La Voz de Galicia

El coche

Opinión

Fernanda Tabarés

27 Sep 2015. Actualizado a las 05:00 h.

Durante los años oscuros de la gran recesión, mientras España se devaluaba económica y sentimentalmente, la prensa alemana fomentó el mito del sur holgazán que se iba de cañas con euros alemanes mientras el mundo se derrumbaba alrededor. Frente al jolgorio imprudente de los pigs, los alemanes se sabían tan fiables como el motor de un BMW que ronronea mientras el viento mece el vello de tu antebrazo.
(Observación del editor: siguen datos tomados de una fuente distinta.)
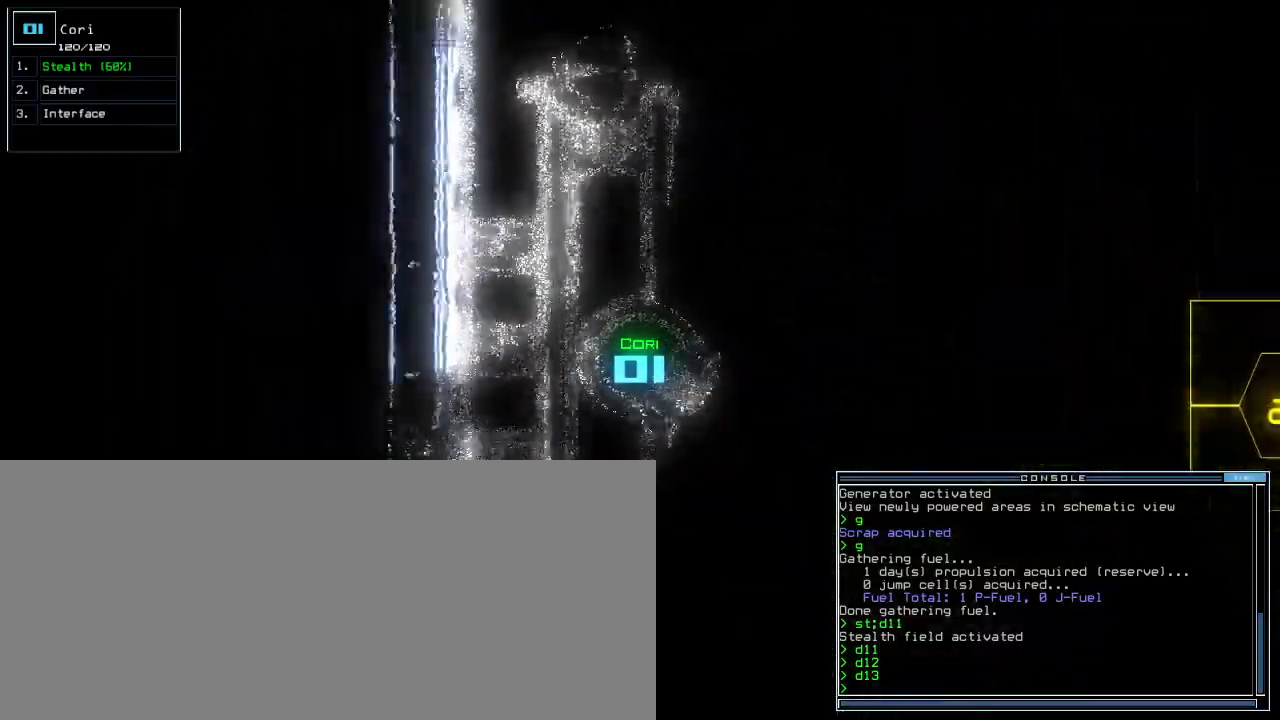
{"keys": ["left", "up"]}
Cuanto más profundo era el descrédito meridional, mejor era la reputación de esa Alemania firme y resistente convertida, ahora sí, en el general de Europa. Apenas se ha hablado de los réditos que la crisis reportó a un país al que solo la crisis griega le permitió ahorrar 100.000 millones de euros, un capitalón amasado a base de señalar a un tiempo las trapalladas estructurales de la retaguardia del continente y la solvencia ética de un norte entregado al rigor. Fue Alemania la que concedió matices morales a la tragedia económica. Hubo un momento en el que los gentilicios europeos pasaron a ser adjetivos que involucraban a todos los ciudadanos de un país en las porquerías de la crisis. Español como sinónimo de gandul, griego caradura, portugués incapaz... alemán responsable, prudente y digno. Por eso es probable que en Berlín estén a estas horas más preocupados por la gamberrada de Volkswagen de lo que lo estuvieron de verdad por la crisis. Uno de los símbolos de esa gran Alemania, la empresa que considera sus vehículos El coche (Das auto), engañó, manipuló y mintió con el mismo tesón con el que algunos amañaron sus cuentas públicas. Parecen griegos.